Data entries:

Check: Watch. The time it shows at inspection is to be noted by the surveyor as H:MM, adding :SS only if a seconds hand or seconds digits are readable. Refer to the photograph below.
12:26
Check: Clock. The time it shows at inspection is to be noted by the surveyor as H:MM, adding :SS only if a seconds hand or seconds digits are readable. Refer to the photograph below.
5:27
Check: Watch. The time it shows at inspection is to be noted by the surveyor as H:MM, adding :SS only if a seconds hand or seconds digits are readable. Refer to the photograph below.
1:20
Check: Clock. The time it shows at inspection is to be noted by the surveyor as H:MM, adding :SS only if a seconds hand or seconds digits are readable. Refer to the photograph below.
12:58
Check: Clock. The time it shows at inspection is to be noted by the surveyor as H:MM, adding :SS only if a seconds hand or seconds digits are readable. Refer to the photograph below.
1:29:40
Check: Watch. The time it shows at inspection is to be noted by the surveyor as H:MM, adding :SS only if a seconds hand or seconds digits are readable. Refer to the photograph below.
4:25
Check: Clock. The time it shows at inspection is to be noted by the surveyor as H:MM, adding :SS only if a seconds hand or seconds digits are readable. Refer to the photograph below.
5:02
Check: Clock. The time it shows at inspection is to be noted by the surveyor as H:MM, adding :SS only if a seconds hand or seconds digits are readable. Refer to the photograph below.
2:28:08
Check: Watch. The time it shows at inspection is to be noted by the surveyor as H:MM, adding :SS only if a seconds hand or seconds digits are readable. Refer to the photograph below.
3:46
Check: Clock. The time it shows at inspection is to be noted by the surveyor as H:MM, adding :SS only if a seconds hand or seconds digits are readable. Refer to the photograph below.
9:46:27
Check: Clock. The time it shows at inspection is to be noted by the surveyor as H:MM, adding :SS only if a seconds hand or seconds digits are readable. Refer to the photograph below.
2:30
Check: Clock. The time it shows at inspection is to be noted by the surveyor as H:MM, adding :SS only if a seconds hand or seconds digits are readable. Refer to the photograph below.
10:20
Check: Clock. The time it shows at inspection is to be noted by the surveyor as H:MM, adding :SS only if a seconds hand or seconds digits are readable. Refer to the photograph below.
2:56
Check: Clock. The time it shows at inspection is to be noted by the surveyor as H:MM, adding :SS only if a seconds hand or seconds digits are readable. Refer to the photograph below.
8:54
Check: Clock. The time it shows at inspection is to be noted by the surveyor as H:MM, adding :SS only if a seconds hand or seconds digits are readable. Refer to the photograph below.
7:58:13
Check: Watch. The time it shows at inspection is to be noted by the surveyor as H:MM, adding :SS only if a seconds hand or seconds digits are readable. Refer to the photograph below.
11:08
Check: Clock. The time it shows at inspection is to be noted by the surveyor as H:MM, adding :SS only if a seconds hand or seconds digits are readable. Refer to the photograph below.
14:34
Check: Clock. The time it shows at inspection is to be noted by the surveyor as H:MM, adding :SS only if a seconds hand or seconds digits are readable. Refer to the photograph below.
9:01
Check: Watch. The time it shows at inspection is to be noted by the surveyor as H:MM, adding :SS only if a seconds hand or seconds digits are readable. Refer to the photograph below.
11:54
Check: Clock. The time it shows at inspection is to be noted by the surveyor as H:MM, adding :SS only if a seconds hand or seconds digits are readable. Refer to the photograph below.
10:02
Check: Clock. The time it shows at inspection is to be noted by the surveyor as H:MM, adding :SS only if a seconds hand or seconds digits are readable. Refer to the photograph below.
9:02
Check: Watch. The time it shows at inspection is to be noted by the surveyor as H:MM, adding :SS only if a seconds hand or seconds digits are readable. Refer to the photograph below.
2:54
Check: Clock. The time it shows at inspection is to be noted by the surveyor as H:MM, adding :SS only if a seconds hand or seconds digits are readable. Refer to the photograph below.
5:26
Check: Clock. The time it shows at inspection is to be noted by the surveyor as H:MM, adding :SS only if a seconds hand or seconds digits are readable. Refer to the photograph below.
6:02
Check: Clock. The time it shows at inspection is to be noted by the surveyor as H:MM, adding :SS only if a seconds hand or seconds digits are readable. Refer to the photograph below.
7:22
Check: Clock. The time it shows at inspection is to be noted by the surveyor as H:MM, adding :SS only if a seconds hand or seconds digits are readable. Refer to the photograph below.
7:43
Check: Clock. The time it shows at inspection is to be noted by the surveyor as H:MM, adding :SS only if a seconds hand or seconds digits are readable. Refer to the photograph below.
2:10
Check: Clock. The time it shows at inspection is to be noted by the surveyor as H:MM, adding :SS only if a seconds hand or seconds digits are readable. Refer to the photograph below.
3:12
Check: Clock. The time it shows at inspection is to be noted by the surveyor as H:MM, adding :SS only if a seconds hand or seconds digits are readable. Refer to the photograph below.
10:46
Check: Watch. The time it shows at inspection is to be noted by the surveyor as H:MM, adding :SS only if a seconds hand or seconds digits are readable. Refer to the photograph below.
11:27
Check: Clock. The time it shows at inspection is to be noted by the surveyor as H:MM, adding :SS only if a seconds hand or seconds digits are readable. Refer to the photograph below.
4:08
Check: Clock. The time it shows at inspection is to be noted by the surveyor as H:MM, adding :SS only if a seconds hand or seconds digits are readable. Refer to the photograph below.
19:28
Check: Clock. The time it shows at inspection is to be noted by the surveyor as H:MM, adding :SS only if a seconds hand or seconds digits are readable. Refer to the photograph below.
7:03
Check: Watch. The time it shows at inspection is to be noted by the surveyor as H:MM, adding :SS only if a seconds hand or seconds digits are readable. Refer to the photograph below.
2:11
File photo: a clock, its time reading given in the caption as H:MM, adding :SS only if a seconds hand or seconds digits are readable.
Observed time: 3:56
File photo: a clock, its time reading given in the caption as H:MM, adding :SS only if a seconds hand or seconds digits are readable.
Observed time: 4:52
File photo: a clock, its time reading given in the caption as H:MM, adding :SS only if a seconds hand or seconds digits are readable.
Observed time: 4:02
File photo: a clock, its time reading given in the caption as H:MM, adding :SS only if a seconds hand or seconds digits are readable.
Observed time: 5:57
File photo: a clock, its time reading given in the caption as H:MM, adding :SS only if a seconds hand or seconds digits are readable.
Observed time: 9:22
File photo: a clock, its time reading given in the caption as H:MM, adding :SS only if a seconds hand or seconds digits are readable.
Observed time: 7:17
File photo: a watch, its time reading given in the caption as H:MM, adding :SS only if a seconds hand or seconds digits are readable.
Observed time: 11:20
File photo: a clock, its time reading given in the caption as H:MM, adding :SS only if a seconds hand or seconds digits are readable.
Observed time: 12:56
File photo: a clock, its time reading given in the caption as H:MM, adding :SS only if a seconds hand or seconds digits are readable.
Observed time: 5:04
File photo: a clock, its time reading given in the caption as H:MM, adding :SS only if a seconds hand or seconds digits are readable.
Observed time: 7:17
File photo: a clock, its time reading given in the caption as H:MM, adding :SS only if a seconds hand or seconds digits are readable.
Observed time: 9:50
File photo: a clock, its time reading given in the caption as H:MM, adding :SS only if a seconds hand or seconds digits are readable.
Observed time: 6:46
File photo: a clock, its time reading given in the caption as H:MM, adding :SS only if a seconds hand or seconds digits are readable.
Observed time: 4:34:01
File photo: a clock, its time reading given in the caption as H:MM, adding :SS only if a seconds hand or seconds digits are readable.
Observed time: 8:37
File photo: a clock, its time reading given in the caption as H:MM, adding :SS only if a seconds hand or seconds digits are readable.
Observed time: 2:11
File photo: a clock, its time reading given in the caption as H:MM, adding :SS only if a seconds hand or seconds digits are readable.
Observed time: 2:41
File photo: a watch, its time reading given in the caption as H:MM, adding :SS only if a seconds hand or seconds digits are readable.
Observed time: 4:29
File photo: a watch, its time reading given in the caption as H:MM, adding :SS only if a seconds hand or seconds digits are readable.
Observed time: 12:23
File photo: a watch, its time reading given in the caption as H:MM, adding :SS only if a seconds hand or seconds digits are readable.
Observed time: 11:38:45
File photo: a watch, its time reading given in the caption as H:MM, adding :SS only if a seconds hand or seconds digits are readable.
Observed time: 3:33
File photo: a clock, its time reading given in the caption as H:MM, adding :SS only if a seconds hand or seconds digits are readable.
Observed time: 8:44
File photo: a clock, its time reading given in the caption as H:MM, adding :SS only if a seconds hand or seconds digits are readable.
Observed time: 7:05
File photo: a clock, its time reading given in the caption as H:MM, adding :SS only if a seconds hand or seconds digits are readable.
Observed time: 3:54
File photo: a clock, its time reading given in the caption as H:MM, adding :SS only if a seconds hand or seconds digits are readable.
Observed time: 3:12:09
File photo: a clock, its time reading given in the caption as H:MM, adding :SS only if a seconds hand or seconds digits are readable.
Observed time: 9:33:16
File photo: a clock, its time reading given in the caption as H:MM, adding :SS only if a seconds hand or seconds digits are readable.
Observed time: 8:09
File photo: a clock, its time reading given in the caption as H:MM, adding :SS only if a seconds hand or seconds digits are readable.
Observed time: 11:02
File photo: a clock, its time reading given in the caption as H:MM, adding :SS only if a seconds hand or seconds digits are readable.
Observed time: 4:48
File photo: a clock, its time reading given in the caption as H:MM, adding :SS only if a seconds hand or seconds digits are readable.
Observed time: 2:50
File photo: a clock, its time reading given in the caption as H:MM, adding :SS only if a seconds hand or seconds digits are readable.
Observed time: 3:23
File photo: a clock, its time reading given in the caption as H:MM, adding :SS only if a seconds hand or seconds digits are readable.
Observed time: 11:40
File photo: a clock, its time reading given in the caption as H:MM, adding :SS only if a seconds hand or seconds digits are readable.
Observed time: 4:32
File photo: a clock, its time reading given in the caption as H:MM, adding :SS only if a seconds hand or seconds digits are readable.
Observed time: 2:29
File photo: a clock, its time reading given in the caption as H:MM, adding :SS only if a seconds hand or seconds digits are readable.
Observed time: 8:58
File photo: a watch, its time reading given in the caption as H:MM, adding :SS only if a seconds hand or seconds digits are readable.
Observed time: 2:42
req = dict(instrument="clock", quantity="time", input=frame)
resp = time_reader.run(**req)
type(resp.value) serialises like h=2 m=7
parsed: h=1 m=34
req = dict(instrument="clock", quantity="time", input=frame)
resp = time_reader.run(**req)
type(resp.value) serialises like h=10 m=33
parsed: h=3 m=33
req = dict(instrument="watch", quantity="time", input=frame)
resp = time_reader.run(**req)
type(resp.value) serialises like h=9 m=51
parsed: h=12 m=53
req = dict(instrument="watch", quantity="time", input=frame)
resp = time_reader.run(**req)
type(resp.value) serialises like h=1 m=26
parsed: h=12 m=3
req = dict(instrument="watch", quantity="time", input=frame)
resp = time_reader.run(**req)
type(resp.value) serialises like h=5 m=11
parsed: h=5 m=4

■ **Problem requirements**: Pull out every line above that contains the word "like", with case counting.

■ **Task solution**:
type(resp.value) serialises like h=2 m=7
type(resp.value) serialises like h=10 m=33
type(resp.value) serialises like h=9 m=51
type(resp.value) serialises like h=1 m=26
type(resp.value) serialises like h=5 m=11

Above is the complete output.